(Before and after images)
◆ ◆ ◆ ◆ ◆

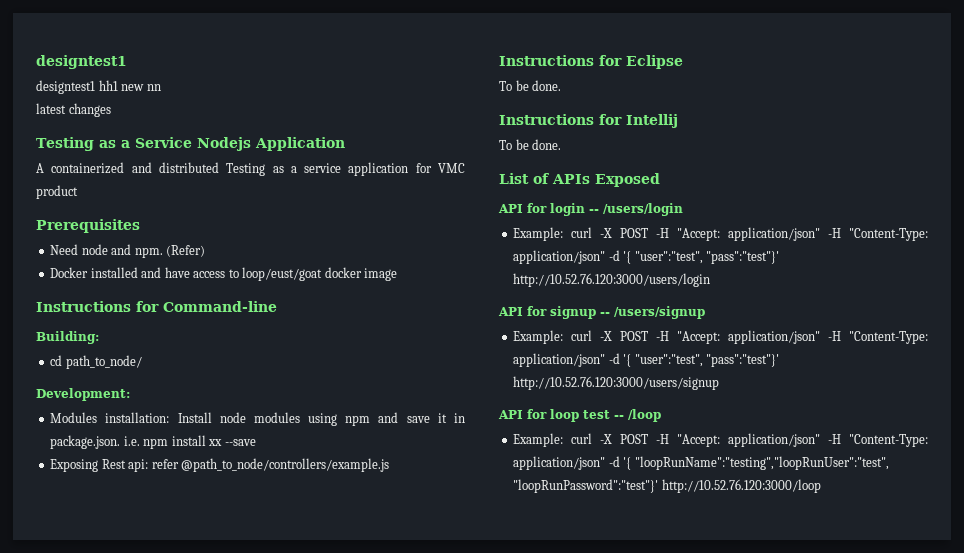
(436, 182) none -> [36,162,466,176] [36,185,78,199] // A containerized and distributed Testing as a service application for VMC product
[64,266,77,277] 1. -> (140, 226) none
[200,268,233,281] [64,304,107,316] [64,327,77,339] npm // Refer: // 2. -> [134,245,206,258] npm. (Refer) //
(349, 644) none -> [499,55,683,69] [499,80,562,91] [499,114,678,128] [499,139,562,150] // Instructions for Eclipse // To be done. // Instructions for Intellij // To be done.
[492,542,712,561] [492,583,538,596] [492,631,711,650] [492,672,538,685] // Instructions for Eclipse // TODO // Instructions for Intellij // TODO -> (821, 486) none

◆ ◆ ◆ ◆ ◆

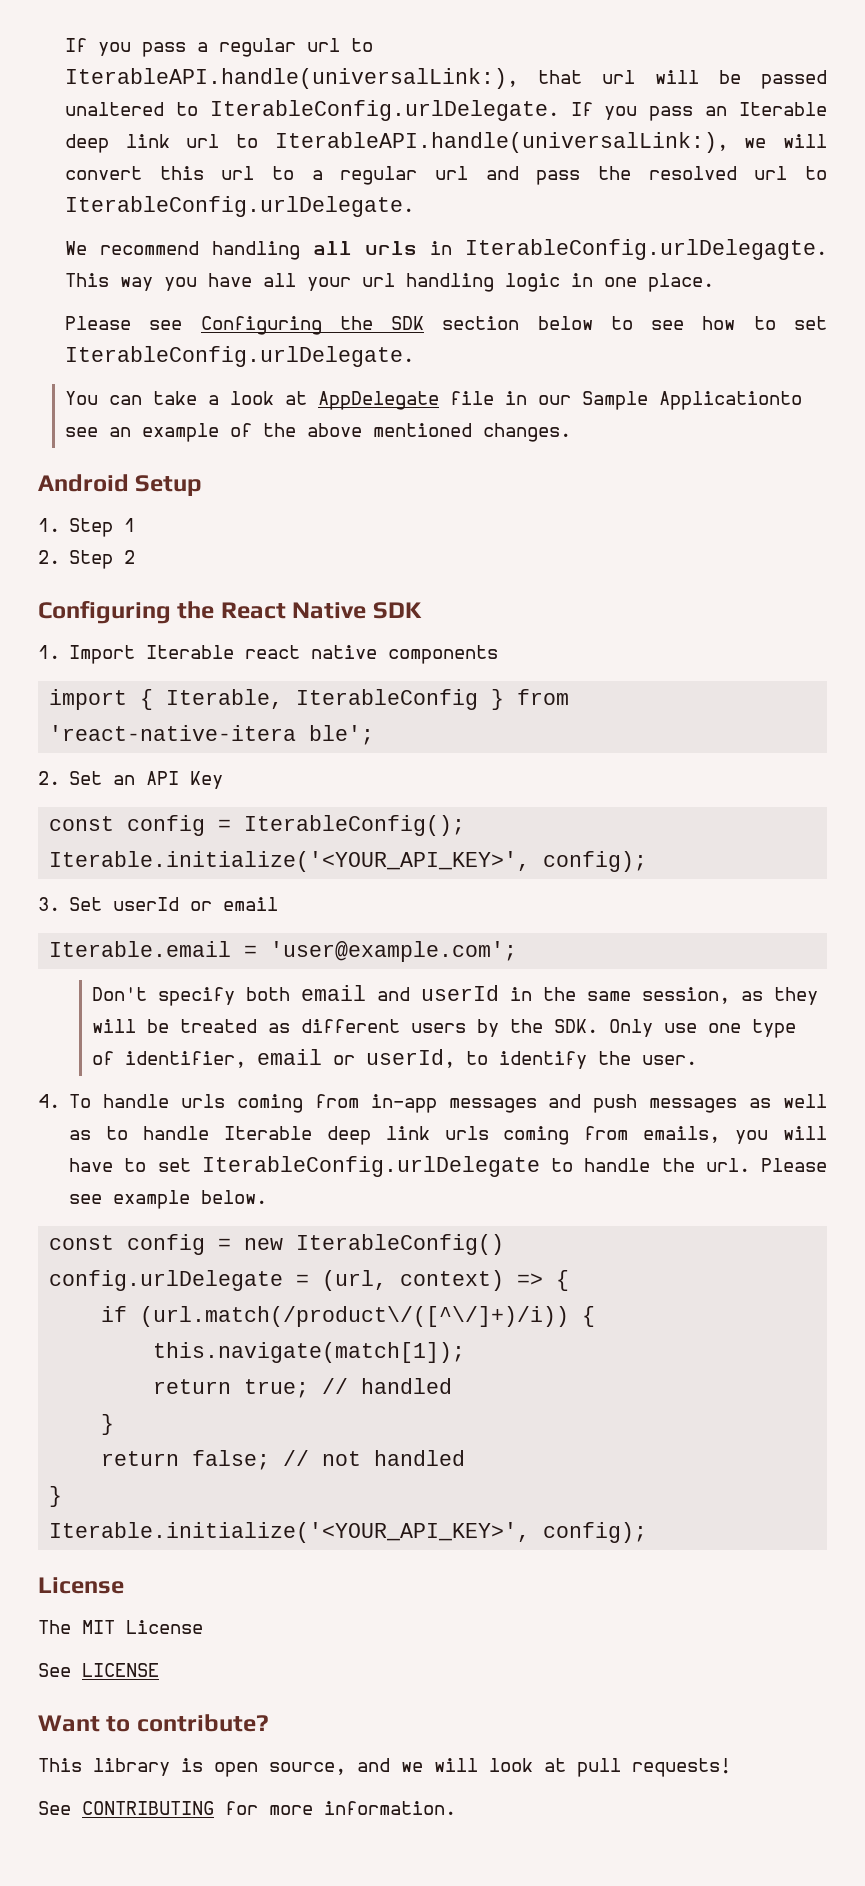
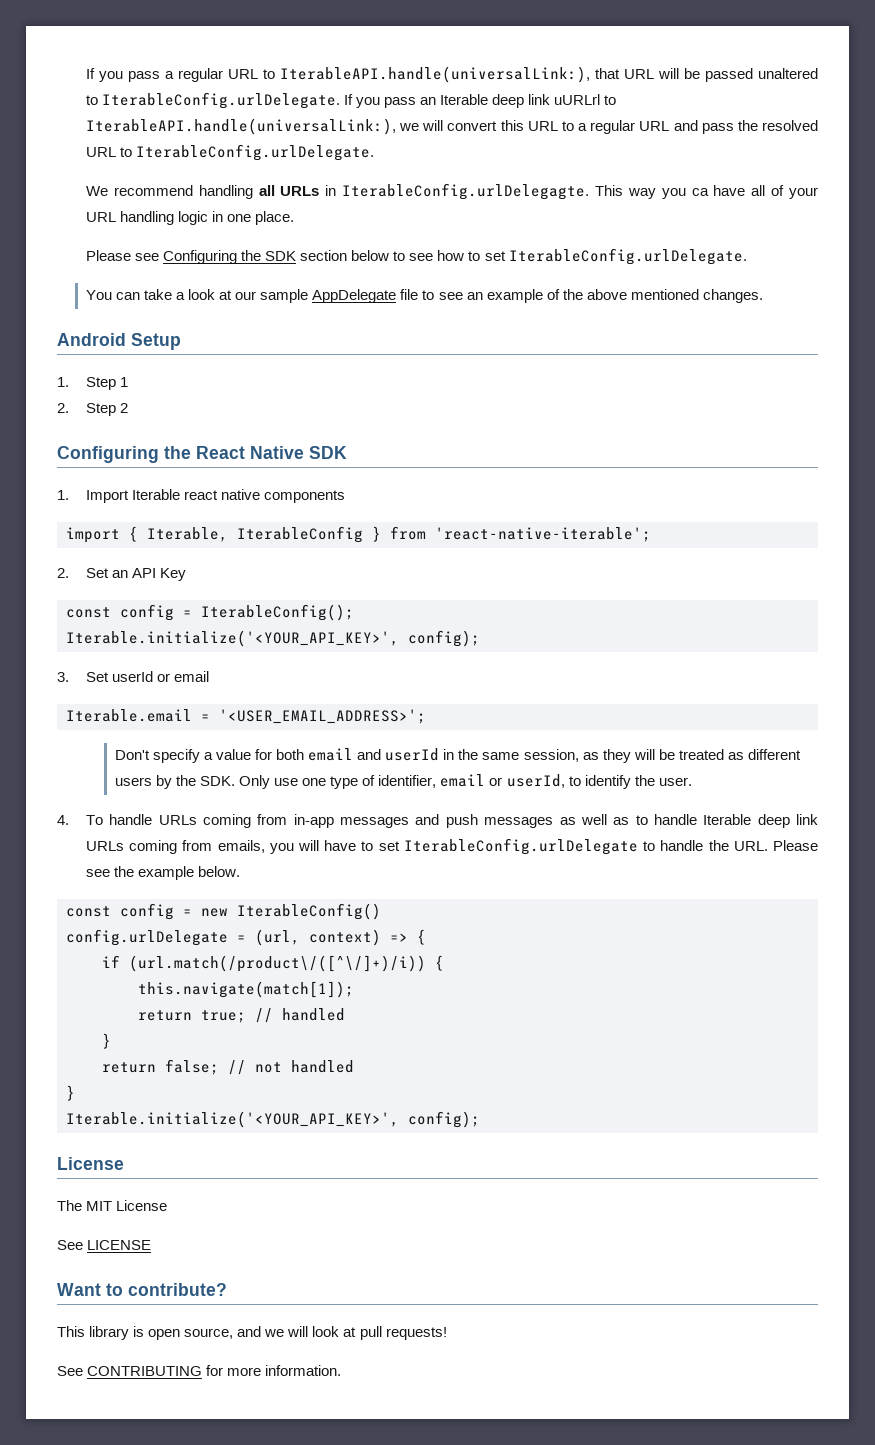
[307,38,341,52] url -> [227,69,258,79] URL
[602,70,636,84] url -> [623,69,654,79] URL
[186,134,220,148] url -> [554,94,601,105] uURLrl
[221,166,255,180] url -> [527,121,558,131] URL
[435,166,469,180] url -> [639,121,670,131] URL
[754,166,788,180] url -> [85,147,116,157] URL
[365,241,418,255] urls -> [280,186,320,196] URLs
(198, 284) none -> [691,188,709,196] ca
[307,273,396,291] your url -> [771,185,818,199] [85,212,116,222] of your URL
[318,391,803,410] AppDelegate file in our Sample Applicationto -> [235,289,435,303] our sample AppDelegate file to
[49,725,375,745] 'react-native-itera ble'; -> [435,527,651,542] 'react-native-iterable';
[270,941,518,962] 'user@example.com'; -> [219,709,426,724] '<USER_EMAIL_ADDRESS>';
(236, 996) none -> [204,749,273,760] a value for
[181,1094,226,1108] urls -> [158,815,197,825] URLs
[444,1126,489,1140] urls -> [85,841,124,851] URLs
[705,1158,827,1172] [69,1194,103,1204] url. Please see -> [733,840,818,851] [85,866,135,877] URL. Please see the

◆ ◆ ◆ ◆ ◆

WORK TASK
Would you print, exactly as written, every line above from the one holding "[221,166,255,180] url ->" through the one holding "[705,1158,827,1172] [69,1194,103,1204] url.", with both included and no other lines?

REPLY
[221,166,255,180] url -> [527,121,558,131] URL
[435,166,469,180] url -> [639,121,670,131] URL
[754,166,788,180] url -> [85,147,116,157] URL
[365,241,418,255] urls -> [280,186,320,196] URLs
(198, 284) none -> [691,188,709,196] ca
[307,273,396,291] your url -> [771,185,818,199] [85,212,116,222] of your URL
[318,391,803,410] AppDelegate file in our Sample Applicationto -> [235,289,435,303] our sample AppDelegate file to
[49,725,375,745] 'react-native-itera ble'; -> [435,527,651,542] 'react-native-iterable';
[270,941,518,962] 'user@example.com'; -> [219,709,426,724] '<USER_EMAIL_ADDRESS>';
(236, 996) none -> [204,749,273,760] a value for
[181,1094,226,1108] urls -> [158,815,197,825] URLs
[444,1126,489,1140] urls -> [85,841,124,851] URLs
[705,1158,827,1172] [69,1194,103,1204] url. Please see -> [733,840,818,851] [85,866,135,877] URL. Please see the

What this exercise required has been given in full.